Pakistan gevangen in spiraal van geweld

De ene politieke ramp na de andere overkomt Pakistans president-generaal Musharraf. De magistraten kwamen in opstand. De Rode Moskee riep op tot het omverwerpen van het regime. En de Pakistaanse Taliban en hun kompanen van al-Qaeda lanceerden een militaire campagne na de bestorming van de Rode Moskee. Volgens Pervez Hoodbhoy, professor Nucleaire Fysica aan de Quaid-i-Azam Universiteit van Islamabad, zien we nu de gevolgen van de intieme relatie tussen leger en islamisten.
Half juli barstte de bom die Pakistans militaire leiders decennialang beurtelings negeerden, koesterden en bestreden. Extremistische islamisten lanceerden vanuit de Rode Moskee een frontale aanval op het bestaande systeem en kregen van de weeromstuit het dodelijke vuur van de Pakistaanse leger over zich. Heel wat weldenkende commentatoren in Pakistan benaderen dit conflict als een bijna triviaal gebeuren.
⁂
WAT WORDT GEVRAAGD >>
- 1) Beantwoord de volgende vragen over het tekstfragment over Pakistan:
(a) Welke functie heeft Pervez Hoodbhoy?
(b) Wanneer barstte de bom?
(c) Vanuit welke plek lanceerden extremistische islamisten een frontale aanval op het bestaande systeem?
- 2) Zet het tekstfragment over het geweld in Pakistan voort na de laatste zin.

VERZAMELDE RECORDS >>
⁂
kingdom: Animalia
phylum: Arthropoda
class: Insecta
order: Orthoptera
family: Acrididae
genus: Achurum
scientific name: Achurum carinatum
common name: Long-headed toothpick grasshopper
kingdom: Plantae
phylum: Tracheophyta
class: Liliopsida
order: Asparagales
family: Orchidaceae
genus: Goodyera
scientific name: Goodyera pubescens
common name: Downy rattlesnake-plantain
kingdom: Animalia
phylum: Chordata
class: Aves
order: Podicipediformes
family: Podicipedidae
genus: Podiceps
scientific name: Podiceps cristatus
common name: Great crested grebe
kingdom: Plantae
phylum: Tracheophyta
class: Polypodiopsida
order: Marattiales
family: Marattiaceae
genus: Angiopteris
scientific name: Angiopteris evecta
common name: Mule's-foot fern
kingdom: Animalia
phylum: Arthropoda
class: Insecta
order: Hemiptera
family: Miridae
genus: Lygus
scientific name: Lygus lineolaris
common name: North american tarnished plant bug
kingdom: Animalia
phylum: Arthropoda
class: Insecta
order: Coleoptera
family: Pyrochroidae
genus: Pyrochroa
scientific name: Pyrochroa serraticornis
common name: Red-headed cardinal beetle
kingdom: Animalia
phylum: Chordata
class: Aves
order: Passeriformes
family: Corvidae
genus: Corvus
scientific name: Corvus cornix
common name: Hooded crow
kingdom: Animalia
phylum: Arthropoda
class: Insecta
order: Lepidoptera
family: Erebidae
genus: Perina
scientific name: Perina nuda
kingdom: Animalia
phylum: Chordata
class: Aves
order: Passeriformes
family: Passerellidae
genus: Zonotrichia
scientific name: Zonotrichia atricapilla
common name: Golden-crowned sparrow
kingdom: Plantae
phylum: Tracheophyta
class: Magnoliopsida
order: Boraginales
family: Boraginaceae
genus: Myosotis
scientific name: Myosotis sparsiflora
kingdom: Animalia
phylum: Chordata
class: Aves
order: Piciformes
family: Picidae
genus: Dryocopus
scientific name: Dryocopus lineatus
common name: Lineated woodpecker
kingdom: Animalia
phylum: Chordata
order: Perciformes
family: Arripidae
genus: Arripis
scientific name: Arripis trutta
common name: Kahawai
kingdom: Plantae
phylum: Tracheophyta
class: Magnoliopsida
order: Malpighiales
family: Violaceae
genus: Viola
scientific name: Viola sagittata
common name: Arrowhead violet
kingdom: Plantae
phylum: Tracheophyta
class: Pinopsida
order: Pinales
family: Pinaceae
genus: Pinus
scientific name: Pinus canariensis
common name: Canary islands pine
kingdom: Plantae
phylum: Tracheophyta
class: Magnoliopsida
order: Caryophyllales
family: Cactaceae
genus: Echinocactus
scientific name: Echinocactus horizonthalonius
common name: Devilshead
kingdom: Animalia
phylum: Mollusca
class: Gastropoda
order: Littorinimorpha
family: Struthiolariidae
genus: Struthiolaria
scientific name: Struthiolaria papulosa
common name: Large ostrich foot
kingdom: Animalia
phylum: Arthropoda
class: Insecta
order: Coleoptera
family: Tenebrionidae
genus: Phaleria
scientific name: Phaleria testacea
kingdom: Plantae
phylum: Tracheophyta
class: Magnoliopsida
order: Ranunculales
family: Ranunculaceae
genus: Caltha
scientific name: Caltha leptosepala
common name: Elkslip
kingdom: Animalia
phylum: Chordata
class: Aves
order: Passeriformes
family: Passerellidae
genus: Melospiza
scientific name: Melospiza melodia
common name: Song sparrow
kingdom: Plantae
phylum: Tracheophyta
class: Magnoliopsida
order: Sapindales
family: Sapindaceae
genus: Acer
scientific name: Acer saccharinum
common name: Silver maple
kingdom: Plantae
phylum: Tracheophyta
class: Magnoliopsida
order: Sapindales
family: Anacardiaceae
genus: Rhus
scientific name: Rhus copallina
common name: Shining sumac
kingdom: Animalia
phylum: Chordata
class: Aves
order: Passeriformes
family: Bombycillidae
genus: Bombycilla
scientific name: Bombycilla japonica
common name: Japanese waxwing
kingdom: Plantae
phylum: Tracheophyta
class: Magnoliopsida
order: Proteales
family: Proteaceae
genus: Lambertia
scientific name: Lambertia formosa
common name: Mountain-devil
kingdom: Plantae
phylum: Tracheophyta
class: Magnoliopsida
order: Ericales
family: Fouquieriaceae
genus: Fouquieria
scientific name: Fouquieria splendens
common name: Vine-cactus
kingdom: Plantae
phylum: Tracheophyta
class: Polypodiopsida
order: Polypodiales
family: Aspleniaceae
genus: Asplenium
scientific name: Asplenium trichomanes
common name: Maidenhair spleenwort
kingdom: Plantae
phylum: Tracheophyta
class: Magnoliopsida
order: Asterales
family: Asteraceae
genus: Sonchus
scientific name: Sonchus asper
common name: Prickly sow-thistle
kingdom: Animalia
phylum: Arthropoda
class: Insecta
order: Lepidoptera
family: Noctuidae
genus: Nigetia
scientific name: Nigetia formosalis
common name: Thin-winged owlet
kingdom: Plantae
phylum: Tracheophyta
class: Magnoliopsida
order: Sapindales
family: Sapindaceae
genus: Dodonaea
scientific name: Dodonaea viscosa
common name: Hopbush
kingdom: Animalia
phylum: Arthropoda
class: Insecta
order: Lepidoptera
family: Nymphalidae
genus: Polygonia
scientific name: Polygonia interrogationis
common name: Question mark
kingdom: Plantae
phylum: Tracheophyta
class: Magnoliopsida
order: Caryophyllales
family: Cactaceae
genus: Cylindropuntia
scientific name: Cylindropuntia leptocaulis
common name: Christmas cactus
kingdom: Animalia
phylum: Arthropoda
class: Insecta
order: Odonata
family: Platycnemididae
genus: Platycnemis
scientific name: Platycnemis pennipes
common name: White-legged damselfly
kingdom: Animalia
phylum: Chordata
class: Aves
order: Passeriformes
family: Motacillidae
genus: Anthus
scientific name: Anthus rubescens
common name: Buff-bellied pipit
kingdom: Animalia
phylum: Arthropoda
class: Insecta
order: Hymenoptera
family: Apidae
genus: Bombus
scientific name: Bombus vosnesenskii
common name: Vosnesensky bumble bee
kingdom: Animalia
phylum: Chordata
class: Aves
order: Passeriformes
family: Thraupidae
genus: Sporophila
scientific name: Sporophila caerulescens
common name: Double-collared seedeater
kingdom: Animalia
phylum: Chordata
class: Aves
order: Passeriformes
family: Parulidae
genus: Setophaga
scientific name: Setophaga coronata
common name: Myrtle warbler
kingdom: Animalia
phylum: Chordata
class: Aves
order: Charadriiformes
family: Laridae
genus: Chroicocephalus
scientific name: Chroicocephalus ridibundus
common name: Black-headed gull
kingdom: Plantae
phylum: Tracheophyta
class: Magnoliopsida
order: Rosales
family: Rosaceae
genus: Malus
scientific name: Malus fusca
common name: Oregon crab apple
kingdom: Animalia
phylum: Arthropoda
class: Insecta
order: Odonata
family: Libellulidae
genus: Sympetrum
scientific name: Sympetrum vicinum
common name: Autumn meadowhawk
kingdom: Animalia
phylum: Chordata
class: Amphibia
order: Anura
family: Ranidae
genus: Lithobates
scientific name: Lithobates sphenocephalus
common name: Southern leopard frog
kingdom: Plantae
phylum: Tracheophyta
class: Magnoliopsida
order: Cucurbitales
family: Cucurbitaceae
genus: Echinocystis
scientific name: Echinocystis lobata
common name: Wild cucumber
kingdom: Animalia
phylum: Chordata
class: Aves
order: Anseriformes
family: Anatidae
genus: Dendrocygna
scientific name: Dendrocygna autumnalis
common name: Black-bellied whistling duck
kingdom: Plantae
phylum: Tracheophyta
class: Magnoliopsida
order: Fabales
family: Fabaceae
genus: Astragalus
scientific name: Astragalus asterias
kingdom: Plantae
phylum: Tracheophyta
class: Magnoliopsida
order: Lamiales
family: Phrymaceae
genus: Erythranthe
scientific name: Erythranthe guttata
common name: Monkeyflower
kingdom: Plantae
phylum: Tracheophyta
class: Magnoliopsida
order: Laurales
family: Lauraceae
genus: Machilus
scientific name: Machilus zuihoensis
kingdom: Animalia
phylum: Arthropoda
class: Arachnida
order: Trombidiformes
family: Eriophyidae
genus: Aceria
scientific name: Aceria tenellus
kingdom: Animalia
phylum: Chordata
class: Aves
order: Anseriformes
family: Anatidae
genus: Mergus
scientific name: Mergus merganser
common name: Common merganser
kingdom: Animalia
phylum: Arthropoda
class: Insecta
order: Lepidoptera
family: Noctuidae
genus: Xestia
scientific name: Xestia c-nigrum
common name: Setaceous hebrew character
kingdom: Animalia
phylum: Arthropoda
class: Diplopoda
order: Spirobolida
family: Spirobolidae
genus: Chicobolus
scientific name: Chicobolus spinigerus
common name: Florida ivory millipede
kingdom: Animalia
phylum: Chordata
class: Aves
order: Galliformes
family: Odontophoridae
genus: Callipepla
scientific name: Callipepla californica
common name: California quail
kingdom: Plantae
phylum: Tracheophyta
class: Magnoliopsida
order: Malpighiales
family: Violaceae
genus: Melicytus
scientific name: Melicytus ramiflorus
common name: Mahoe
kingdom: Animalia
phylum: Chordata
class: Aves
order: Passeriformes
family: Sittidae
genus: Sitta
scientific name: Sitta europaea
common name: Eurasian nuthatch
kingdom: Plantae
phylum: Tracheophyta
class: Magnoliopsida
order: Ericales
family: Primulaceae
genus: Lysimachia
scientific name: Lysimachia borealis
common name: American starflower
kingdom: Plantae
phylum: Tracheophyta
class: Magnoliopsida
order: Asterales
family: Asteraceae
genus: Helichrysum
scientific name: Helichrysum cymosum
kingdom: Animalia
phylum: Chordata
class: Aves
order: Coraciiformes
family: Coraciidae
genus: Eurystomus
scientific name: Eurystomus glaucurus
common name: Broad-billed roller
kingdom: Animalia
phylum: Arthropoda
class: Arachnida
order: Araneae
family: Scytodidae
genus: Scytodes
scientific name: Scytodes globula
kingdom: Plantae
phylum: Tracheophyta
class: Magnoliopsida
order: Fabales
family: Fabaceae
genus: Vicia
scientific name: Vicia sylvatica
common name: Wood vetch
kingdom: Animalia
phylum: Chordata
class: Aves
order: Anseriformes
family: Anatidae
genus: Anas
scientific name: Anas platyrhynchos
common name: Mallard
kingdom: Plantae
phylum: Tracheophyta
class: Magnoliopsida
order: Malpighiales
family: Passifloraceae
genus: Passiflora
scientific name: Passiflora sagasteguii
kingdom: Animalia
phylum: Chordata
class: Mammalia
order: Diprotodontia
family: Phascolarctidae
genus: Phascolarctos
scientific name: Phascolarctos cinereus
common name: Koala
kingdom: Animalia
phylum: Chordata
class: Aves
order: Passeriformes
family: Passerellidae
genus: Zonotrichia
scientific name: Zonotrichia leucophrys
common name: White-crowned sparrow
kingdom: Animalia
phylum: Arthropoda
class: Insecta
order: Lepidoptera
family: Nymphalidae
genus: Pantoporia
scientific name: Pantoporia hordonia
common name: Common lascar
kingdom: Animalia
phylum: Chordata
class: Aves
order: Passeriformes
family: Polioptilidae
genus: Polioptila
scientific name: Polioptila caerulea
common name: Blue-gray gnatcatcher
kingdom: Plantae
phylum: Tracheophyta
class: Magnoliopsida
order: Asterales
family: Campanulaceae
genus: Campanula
⁂
DEFINITIEVE ANTWOORDEN >>
- 1)
(a) Hij is professor Nucleaire Fysica aan de Quaid-i-Azam Universiteit van Islamabad.
(b) Half juli.
(c) Vanuit de Rode Moskee.

- 2)
Ondanks de tientallen slachtoffers blijven ze focussen op het komische beeld van de baardige Maulana Abdul Aziz die in een boerka probeerde te vluchten. Alsof het allemaal maar opera buffa was. Of opgezet spel, waarmee de regering de publieke aandacht wou afleiden van de toenemende problemen van generaal Musharraf en waarmee ze wou bewijzen dat Musharraf nog steeds het enige betrouwbare bolwerk is tegen het islamistisch extremisme.
Wie zegt dat de Rode Moskee een opgezet en dus geen reëel probleem was, vergist zich dodelijk. De Rode Moskee toont hoe gevaarlijk het losgeslagen religieus radicalisme is in Pakistan.

De overheid knijpt een oogje dicht


De militanten van de Rode Moskee konden sinds begin 2007 ongehinderd mensen oppakken en intimideren. Gedurende maanden werden enorme voorraden wapens en brandstof in de moskee binnengesmokkeld –onder het anders alziende oog van de Pakistaanse inlichtingendiensten. Mannelijke en vrouwelijke madrassastudenten belaagden videoshops, muziekwinkels en andere oorden van westerse decadentie. Toch werd niet eens een poging gedaan om elektriciteit, gas, telefoon of internettoegang af te sluiten. Hun illegale radiostation bleef al die tijd ongehinderd uitzenden.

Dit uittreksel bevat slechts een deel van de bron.